• Document excerpt:
The preoperative dyslipidemia and high overactive bladder symptom score predict de novo overactive bladder after robot-assisted radical prostatectomy

Imai H1, Akaihata H1, Kumekawa T1, Natsuya H1, Hasegawa A1, Harigane Y1, Matsuoka Y1, Onagi A1, Matsuoka K1, Hoshi S1, Koguchi T1, Hata J1, Sato Y1, Kataoka M1, Kojima Y1

Research Type

Clinical

Abstract Category

Prostate Clinical / Surgical

Abstract 518
Open Discussion ePosters
Scientific Open Discussion Session 34
Saturday 10th September 2022
13:05 - 13:10 (ePoster Station 1)
Exhibition Hall
Questionnaire Overactive Bladder Surgery
1. Fukushima Medical University
Online
Presenter
Links

Poster

Abstract

Hypothesis / aims of study
Overactive Bladder (OAB) is a nonspecific storage symptom complex with poorly defined pathophysiology. OAB have a negative impact on quality of life. Some patients have de novo OAB after robot-assisted radical prostatectomy (RARP). Although the operative procedure is one cause of de novo OAB after RARP, it is possible that the preoperative characteristics of the patient contribute to onset of de novo OAB after RARP. This study aims to determine whether the preoperative characteristics of the patients affect the de novo OAB after RARP.

• Activities:
[A] Render this sentence from the abstract on overactive bladder after prostatectomy into Spanish: "Some patients have de novo OAB after robot-assisted radical prostatectomy (RARP)."
[B] Extract the passage of the abstract on overactive bladder after prostatectomy that begins at the words "Exhibition Hall" and stops after "the de novo OAB after RARP.".
The items come from a source unrelated to the abstract.

• Excerpted data:
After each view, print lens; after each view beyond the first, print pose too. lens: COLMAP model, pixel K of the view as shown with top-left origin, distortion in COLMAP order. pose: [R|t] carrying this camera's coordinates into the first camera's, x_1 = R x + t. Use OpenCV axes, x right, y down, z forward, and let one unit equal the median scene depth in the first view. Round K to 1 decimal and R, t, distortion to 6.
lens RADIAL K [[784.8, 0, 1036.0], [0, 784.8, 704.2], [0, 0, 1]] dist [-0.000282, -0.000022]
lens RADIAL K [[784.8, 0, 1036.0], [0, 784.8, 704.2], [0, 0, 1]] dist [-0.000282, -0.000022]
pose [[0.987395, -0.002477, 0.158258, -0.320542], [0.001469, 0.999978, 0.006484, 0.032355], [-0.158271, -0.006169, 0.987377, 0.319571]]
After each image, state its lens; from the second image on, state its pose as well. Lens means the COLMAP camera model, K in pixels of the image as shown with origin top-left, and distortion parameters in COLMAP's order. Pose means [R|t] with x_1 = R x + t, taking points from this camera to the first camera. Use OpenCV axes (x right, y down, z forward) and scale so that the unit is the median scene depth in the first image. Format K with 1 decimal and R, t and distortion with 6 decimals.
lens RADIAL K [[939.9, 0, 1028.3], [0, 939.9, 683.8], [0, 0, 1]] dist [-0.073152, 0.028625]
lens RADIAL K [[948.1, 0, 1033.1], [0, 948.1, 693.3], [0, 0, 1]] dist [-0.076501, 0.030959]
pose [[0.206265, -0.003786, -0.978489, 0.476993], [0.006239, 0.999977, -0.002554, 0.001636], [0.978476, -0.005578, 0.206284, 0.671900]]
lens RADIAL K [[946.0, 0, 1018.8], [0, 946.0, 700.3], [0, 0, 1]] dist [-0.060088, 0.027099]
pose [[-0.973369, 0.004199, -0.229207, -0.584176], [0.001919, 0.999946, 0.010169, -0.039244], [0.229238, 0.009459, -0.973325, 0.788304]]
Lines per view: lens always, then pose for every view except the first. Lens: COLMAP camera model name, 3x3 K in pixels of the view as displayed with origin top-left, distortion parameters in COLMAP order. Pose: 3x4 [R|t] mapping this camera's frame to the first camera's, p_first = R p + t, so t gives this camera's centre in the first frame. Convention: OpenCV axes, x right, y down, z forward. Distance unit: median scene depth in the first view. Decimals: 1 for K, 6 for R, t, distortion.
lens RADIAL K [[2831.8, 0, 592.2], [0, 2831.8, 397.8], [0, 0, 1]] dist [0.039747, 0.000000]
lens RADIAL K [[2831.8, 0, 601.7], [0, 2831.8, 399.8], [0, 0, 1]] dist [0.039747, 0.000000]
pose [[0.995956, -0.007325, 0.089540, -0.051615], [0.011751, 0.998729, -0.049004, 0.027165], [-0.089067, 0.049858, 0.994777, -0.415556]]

• Answer section:
[A] Algunos pacientes presentan OAB de novo después de la prostatectomía radical asistida por robot (RARP).

[B]
Exhibition Hall
Questionnaire Overactive Bladder Surgery
1. Fukushima Medical University
Online
Presenter
Links

Poster

Abstract

Hypothesis / aims of study
Overactive Bladder (OAB) is a nonspecific storage symptom complex with poorly defined pathophysiology. OAB have a negative impact on quality of life. Some patients have de novo OAB after robot-assisted radical prostatectomy (RARP). Although the operative procedure is one cause of de novo OAB after RARP, it is possible that the preoperative characteristics of the patient contribute to onset of de novo OAB after RARP. This study aims to determine whether the preoperative characteristics of the patients affect the de novo OAB after RARP.